Brief -> All lines that hold the string "borders" should be copied. Find them in the listing below.

Data to process ->
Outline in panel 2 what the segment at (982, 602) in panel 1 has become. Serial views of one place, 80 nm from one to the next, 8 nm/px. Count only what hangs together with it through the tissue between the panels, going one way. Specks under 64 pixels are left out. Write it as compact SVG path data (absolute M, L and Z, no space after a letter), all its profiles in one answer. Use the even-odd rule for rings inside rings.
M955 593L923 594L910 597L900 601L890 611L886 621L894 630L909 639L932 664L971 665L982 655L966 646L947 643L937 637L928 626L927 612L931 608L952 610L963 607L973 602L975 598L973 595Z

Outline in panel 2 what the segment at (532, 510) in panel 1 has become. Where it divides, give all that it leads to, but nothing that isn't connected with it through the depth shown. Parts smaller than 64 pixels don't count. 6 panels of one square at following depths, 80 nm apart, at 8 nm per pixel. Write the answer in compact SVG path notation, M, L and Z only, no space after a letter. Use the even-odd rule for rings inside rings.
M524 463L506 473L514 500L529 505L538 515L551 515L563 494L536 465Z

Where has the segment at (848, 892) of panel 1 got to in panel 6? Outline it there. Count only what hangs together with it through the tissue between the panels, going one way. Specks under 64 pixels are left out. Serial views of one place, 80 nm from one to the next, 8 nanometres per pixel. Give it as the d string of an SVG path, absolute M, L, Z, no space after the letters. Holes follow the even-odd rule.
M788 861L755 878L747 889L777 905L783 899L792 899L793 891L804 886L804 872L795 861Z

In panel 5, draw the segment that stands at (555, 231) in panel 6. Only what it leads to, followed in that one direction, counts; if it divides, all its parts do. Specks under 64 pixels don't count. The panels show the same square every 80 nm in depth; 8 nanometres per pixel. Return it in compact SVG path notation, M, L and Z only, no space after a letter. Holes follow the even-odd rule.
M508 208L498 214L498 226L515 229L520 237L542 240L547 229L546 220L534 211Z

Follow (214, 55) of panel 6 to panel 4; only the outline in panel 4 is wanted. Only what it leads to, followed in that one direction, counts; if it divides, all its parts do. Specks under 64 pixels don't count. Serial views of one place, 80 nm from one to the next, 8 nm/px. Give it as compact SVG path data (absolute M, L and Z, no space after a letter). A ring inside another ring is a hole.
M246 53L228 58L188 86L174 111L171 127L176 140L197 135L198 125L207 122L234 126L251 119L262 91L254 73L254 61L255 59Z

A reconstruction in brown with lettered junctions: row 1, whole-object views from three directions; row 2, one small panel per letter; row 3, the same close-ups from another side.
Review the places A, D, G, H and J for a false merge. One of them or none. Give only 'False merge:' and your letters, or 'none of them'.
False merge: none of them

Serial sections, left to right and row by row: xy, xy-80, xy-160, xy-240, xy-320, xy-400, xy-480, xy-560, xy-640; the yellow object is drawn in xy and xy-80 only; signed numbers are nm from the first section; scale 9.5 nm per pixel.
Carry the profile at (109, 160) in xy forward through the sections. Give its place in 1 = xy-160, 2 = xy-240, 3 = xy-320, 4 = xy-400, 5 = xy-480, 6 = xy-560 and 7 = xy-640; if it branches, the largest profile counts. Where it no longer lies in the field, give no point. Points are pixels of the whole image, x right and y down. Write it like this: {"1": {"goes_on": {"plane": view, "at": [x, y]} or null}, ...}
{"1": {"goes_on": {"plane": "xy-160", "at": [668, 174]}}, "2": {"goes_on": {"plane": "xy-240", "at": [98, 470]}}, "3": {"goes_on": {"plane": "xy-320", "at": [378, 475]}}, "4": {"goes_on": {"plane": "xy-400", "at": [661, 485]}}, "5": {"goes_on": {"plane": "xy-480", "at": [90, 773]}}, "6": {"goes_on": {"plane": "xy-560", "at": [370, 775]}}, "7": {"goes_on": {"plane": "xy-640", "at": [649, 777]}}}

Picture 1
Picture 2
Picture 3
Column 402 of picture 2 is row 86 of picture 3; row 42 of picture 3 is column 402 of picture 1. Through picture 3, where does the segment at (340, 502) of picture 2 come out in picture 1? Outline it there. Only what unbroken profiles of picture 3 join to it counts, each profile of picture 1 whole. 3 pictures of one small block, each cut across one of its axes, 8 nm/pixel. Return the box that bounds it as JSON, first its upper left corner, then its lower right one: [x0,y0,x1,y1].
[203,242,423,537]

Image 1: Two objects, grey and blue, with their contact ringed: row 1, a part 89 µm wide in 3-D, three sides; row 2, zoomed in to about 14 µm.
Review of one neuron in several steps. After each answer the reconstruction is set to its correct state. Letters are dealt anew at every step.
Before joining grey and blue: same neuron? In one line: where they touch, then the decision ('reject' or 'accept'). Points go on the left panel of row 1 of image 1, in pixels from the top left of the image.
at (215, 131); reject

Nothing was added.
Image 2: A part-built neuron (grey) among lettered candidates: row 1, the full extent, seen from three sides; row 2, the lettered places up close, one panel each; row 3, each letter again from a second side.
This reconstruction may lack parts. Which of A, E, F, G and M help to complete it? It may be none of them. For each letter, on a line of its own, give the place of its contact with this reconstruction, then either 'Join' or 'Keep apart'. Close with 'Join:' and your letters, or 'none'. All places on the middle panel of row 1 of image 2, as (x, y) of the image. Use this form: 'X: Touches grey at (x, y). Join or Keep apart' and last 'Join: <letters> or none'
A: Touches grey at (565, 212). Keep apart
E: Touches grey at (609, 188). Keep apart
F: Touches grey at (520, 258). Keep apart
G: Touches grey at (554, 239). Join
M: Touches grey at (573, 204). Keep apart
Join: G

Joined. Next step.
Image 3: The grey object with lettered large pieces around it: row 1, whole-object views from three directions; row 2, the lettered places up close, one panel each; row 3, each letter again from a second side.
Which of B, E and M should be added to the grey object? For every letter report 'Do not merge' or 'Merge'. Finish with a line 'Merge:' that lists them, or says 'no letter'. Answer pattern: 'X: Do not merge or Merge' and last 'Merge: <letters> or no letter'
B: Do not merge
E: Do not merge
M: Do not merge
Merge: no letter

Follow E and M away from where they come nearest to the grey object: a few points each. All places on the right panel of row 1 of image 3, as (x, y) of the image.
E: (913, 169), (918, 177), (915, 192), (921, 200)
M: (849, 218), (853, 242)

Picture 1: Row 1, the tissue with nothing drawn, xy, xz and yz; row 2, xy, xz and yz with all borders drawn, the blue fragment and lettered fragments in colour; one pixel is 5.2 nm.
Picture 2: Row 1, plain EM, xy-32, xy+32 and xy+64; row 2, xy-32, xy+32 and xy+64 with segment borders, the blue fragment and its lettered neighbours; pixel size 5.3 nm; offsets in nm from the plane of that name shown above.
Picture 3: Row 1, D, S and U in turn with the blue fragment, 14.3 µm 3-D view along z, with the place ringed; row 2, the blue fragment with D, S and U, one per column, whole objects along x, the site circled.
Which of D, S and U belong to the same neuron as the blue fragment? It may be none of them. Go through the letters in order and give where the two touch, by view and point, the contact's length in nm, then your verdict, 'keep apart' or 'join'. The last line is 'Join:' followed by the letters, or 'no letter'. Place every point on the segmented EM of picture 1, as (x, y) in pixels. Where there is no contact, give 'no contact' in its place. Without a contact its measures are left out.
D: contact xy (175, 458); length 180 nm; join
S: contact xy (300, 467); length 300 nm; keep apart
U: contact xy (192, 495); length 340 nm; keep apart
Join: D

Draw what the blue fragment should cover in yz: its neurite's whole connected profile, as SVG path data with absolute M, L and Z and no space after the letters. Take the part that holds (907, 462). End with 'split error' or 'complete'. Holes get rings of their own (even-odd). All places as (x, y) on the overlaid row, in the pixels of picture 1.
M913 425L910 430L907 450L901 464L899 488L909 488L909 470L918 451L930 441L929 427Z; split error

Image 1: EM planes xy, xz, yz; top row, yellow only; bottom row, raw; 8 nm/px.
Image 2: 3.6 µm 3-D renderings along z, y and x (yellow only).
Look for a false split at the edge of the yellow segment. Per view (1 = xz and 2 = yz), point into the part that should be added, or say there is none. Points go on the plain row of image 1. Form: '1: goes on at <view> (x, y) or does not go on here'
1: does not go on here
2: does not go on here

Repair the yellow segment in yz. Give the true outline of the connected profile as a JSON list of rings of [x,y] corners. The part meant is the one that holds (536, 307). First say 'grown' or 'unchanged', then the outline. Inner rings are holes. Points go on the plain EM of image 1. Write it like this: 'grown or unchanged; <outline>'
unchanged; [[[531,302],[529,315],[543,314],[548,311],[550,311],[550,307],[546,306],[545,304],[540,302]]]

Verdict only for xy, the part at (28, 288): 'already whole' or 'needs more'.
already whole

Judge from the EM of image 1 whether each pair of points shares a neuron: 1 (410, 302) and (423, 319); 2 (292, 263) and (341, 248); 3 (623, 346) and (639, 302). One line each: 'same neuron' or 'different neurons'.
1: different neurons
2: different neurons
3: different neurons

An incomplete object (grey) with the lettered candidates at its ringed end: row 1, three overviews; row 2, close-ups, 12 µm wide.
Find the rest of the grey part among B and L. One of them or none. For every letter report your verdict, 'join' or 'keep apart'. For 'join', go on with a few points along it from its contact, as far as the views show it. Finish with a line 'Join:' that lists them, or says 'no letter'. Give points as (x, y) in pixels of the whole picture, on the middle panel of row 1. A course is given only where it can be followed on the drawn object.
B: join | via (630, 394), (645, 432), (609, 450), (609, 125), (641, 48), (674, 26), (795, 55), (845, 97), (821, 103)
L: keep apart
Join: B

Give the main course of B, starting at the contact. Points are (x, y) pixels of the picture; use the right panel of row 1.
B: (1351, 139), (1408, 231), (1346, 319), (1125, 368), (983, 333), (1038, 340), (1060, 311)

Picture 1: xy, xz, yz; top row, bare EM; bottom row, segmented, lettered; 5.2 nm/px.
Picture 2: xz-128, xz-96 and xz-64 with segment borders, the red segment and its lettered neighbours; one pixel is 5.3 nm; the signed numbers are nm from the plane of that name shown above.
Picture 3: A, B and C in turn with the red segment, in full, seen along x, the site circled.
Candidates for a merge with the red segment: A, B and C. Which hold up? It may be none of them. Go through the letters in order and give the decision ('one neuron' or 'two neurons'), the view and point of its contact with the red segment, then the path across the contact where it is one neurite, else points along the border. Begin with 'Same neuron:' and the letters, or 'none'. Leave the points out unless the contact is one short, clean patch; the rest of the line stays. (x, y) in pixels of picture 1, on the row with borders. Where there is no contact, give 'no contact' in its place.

Exercise result ->
Picture 1: Row 1, the tissue with nothing drawn, xy, xz and yz; row 2, xy, xz and yz with all borders drawn, the blue fragment and lettered fragments in colour; one pixel is 5.2 nm.
Picture 2: Row 1, plain EM, xy-32, xy+32 and xy+64; row 2, xy-32, xy+32 and xy+64 with segment borders, the blue fragment and its lettered neighbours; pixel size 5.3 nm; offsets in nm from the plane of that name shown above.
Picture 2: xz-128, xz-96 and xz-64 with segment borders, the red segment and its lettered neighbours; one pixel is 5.3 nm; the signed numbers are nm from the plane of that name shown above.
Candidates for a merge with the red segment: A, B and C. Which hold up? It may be none of them. Go through the letters in order and give the decision ('one neuron' or 'two neurons'), the view and point of its contact with the red segment, then the path across the contact where it is one neurite, else points along the border. Begin with 'Same neuron:' and the letters, or 'none'. Leave the points out unless the contact is one short, clean patch; the rest of the line stays. (x, y) in pixels of picture 1, on the row with borders. Where there is no contact, give 'no contact' in its place.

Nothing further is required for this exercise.